6 Şubat sabahı 03.00’te ayağa kalkarak iki yıl önce kaybettiğimiz canları anmak için sokaklara, caddelere dökülen Antakyalılarla önce Necmi Asfuroğlu Anadolu Lisesi önünde buluştuk. Buradan binlerce insanla Uğur Mumcu Meydanı’na yürüdük. Her yaştan insanın büyük bir acı ve öfkeyle sesini yükselttiği meydanda bir yanımda omuzunda çocuğuyla duran baba, diğer yanımda filmleriyle Hatay’ımızı dünyaya tanıtan yönetmen-senarist ve oyuncu Prof. Semir Aslanyürek vardı. Defne Halk Temsilcileri Meclisi sözcüsü Hizam Hasırcı, TÖB-SEN Genel Başkanı Deniz Ezer tanıdığım konuşmacılardı. 04.17’de yapılan saygı duruşundan sonra içeriği güçlü bir basın açıklaması okundu. Depremle ilgili kaleme alınan şiir dile getirildi. Bu yürüyüş ve anmayı düzenleyenler, dayanışmayı öne çıkardılar. Biz; altı kurumun bir araya gelerek oluşturdukları bu dayanışmanın, Antakya ve diğer tüm deprem bölgesindeki sendika, dernek, oda ve platformların ortak taleplerle birlikte hareket etmeye dönüşmesini istiyoruz. O zaman depremzedelere, kadim kentlerimize, verimli topraklarımıza yapılan yanlışların önüne geçmek kolaylaşacaktır.

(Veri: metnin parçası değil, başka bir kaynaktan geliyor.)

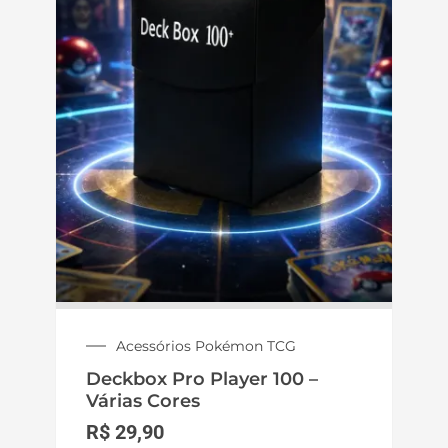
Acessórios Pokémon TCG
Deckbox Pro Player 100 –
Várias Cores
R$
29,90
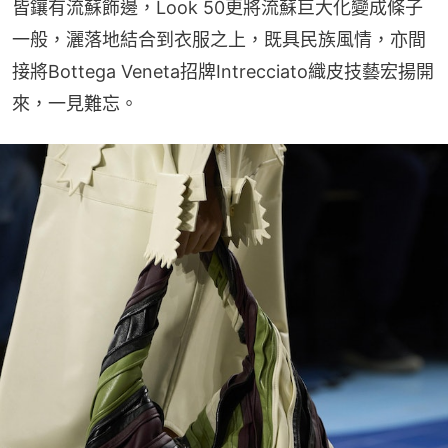
皆鑲有流蘇飾邊，Look 50更將流蘇巨大化變成條子
一般，灑落地結合到衣服之上，既具民族風情，亦間
接將Bottega Veneta招牌Intrecciato織皮技藝宏揚開
來，一見難忘。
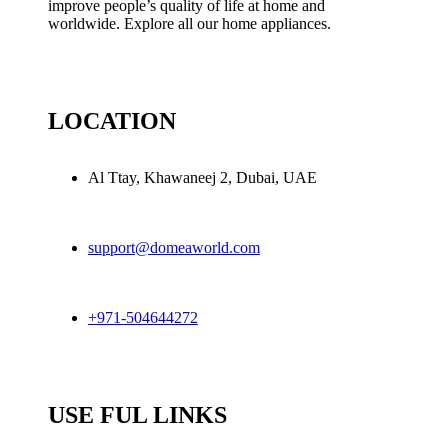
improve people’s quality of life at home and
worldwide. Explore all our home appliances.
LOCATION
Al Ttay, Khawaneej 2, Dubai, UAE
support@domeaworld.com
+971-504644272
USE FUL LINKS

M. Aybars Akdoğan, Neslihan Doğulu, Zeynel Korkmaz dostlarımla birlikte yıkılan valilik binasının önüne geldik. Buradan Köprübaşı’na doğru yürüyüşe geçtiğimizde her taraftan insanların mahallelerine dönmek üzere harekete geçtiğine tanık olduk. Beni gazeteci sanan bir depremzede kadın, “Akşam 20.00’den beri bizi Vali Göbeği’nde (Vali Ürgen Alanı) bizi beklettiler. 04.30’a kadar Köprübaşı’na gelmemizi engellediler. Depremde bize yardıma gelmeyenler, şimdi de yürümemize engel oluyorlar. Onlar kaybedecek.” dedi. Sanıyorum anma törenlerinde verilmek istenen mesajı, bu depremzede kadının son cümlesi veriyordu. İşte bu kadın gibi kentine, geleceğine sahip çıkan insanları her zaman anmamız gerekirken, depremzedelerin acılarına bile saygı duymayanları hiçbir zaman anmamalıyız.